THE INPUT.
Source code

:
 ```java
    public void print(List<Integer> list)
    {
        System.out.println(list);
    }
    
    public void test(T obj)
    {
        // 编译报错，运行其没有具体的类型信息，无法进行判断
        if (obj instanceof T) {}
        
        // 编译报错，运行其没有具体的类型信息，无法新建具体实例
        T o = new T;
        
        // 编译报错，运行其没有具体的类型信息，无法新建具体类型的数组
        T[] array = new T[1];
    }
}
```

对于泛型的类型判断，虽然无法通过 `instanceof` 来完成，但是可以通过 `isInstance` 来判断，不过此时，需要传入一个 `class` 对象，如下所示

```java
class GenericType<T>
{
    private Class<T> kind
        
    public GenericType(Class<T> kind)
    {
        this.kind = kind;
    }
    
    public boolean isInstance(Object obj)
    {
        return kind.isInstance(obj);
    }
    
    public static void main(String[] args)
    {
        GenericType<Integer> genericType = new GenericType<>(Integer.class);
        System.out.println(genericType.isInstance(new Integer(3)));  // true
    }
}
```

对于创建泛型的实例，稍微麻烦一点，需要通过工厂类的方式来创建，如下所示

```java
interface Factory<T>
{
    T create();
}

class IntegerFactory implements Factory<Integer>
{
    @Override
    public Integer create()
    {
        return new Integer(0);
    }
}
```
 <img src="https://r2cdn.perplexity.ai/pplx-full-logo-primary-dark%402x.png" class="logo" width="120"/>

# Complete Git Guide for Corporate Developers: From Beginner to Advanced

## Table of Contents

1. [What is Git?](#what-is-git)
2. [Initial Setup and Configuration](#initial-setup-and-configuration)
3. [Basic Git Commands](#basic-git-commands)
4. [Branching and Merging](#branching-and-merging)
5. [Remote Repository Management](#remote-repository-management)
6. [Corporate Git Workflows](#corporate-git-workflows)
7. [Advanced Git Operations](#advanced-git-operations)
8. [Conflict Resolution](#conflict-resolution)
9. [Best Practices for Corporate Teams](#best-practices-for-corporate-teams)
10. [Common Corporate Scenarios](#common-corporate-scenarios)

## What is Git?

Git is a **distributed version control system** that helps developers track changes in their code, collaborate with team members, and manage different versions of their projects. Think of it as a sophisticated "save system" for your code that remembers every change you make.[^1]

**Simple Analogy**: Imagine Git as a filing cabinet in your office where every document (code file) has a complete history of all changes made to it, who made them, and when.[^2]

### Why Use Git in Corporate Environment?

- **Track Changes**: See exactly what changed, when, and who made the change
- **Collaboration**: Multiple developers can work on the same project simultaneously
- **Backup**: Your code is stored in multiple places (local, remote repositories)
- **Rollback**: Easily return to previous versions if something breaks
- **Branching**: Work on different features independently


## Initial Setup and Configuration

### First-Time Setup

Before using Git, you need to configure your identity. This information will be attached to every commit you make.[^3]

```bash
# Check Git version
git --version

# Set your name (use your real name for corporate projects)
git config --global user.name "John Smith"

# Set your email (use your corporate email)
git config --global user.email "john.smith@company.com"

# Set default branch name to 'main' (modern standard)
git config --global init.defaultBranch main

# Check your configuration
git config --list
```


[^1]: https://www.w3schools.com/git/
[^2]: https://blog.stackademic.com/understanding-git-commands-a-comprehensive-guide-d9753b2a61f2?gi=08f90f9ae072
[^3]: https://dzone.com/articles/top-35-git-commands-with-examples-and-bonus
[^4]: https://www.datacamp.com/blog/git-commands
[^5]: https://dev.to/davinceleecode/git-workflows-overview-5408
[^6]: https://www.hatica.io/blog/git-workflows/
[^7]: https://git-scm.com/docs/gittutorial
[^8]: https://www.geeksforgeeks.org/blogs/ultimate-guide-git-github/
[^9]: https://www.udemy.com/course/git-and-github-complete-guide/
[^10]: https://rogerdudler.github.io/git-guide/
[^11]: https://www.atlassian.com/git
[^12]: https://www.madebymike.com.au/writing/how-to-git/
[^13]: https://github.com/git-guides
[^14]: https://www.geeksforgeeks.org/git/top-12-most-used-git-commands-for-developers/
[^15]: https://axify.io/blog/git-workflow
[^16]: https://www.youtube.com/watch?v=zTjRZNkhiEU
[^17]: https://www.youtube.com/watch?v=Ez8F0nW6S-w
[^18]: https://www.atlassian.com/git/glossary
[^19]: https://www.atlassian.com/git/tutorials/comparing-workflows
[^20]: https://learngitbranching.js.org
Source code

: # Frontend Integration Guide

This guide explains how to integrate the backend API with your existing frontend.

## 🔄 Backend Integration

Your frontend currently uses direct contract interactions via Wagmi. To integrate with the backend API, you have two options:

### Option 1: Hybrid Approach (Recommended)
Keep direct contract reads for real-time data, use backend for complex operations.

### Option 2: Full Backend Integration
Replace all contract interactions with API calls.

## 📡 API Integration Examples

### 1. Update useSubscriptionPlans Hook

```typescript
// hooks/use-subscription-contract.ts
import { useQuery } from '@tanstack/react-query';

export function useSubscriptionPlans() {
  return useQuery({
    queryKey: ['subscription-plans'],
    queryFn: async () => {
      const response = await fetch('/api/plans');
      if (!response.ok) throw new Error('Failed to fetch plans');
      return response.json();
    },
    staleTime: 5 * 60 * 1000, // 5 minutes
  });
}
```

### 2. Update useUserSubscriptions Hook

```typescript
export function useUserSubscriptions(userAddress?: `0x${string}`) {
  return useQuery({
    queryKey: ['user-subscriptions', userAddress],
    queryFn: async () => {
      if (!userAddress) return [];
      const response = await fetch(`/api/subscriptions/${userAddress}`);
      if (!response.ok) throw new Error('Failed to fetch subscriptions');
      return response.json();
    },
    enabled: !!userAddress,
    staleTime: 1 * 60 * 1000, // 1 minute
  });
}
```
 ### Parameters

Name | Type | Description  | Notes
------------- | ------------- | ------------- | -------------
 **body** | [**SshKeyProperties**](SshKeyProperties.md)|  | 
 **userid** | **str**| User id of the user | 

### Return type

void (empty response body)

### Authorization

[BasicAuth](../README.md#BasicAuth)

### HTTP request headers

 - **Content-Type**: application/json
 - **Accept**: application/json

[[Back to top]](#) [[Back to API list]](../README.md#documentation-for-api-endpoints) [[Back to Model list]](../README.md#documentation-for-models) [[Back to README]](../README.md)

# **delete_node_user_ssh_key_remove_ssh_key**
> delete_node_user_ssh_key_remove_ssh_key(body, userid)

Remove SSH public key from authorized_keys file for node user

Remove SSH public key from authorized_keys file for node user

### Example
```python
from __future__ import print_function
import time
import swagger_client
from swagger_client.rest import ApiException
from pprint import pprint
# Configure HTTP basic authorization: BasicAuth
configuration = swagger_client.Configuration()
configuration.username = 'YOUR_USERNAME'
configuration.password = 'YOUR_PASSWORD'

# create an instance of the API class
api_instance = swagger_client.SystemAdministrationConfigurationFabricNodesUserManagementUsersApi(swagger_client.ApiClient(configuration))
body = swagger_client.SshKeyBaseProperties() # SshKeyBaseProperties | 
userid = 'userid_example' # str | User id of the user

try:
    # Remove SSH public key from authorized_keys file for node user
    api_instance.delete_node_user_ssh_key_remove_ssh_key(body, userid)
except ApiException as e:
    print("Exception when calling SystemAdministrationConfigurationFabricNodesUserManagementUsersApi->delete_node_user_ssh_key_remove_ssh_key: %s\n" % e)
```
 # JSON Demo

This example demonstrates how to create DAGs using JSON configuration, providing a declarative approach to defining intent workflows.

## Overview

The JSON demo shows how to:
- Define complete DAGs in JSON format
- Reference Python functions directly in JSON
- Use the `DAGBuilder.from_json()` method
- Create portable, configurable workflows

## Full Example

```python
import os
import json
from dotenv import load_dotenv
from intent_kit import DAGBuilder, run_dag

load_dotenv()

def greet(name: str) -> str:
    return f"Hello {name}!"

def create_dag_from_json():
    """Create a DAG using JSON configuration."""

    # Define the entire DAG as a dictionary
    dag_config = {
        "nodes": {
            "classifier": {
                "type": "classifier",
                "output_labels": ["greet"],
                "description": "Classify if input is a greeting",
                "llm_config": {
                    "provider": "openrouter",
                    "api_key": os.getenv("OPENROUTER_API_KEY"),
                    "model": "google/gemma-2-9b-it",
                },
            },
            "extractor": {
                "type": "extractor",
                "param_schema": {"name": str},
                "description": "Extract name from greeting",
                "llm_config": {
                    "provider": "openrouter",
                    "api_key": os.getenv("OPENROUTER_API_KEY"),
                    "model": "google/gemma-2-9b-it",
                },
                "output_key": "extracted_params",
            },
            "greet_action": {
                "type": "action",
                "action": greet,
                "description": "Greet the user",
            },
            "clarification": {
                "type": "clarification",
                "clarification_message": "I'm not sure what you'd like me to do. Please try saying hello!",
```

EXERCISE OBJECTIVE.
Show all lines above holding the word "versions".

RESPONSE TO THE TASK.
Git is a **distributed version control system** that helps developers track changes in their code, collaborate with team members, and manage different versions of their projects. Think of it as a sophisticated "save system" for your code that remembers every change you make.[^1]
- **Rollback**: Easily return to previous versions if something breaks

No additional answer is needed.